• Texte:
________________________________________

Selon le New York Times, Colonial Pipeline a payé environ 4,4 millions de dollars sous forme de bitcoins (après avoir reçu une demande de rançon) pour récupérer les données volées. Bien que la BBC ait rapporté un mois plus tard que près de 2,3 millions de dollars avaient été récupérés en retraçant les comptes, le mal était déjà fait.
JBS – le ransomware attaque à nouveau
Moins d’un mois après Colonial Pipeline, une autre attaque par ransomware a frappé un géant de la transformation de la viande au Brésil – JBS – en juin 2021. L’attaque a gravement paralysé les opérations de JBS. L’entreprise fournit plus de 20 % des besoins en viande bovine des États-Unis.
Le réseau de JBS ayant été piraté, l’entreprise a été contrainte de payer une rançon de 11 millions de dollars et ses activités aux États-Unis, en Australie et au Canada ont été temporairement interrompues. JBS n’a pu rétablir sa chaîne d’approvisionnement qu’après avoir payé la rançon demandée en bitcoins.
Poly Network – un hold-up étrange
En août 2021, une plateforme de cryptomonnaies, Poly Network, a été piratée et un montant gigantesque de 610 millions de dollars a été dérobé, comme le rapporte CNBC. Ce qui a surpris, c’est que le pirate a affirmé avoir piraté la plateforme pour « s’amuser ». Pour ajouter à la surprise, le pirate a rendu la quasi-totalité de l’argent volé. Bien qu’environ la moitié de l’argent soit encore bloquée dans le compte (dont la clé est apparemment détenue par le pirate et Poly Network), le reste de la somme a été rendu à Poly Network.
Pourquoi ces attaques peuvent devenir une crise existentielle pour les organisations
SolarWinds a dépensé la somme conséquente de 18 à 19 millions de dollars au cours du premier trimestre de 2021, uniquement pour comprendre l’ampleur de l’attaque et pour contrôler les dégâts après la brèche. Selon un rapport de CRN, cet événement aurait pu coûter environ 90 millions de dollars aux sociétés de cyber-assurance. C’est l’évaluation de l’impact direct sur les coûts, mais il y a d’autres aspects alarmants à prendre en compte.
Certaines grandes entreprises comme Microsoft et Cisco ont été prises au dépourvu par cette violation. Il n’est donc pas surprenant que des institutions gouvernementales américaines comme le Département d’État, la Sécurité intérieure, le Trésor et même la NSA soient passées à côté. Selon un rapport de Verge, environ 250 agences gouvernementales ont été touchées. Les détails exacts de ce sur quoi les pirates ont pu mettre la main sont encore inconnus et font l’objet d’une enquête. Certaines agences ont affirmé que les pirates ont pénétré dans des comptes de messagerie et des réseaux, et qu’ils n’ont pu accéder qu’à des informations « non classifiées ».

________________________________________

• Segment de données:

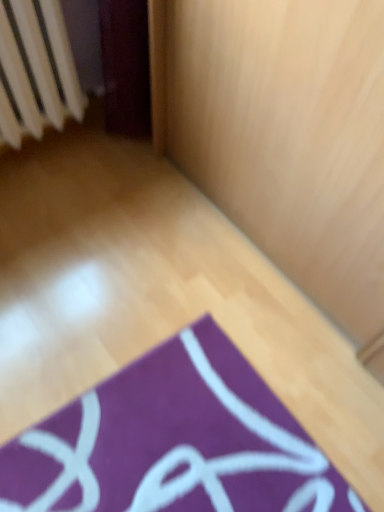
Locate an element on the screen. This screenshot has width=384, height=512. vacant region under white plastic radiator at upper left (from a real-world perspective) is located at coordinates (61, 146).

________________________________________

• Activité: D'après le texte sur les cyberattaques, quelle somme JBS a-t-elle été contrainte de payer comme rançon ?

• Zone de réponse: 11 millions de dollars, payés en bitcoins.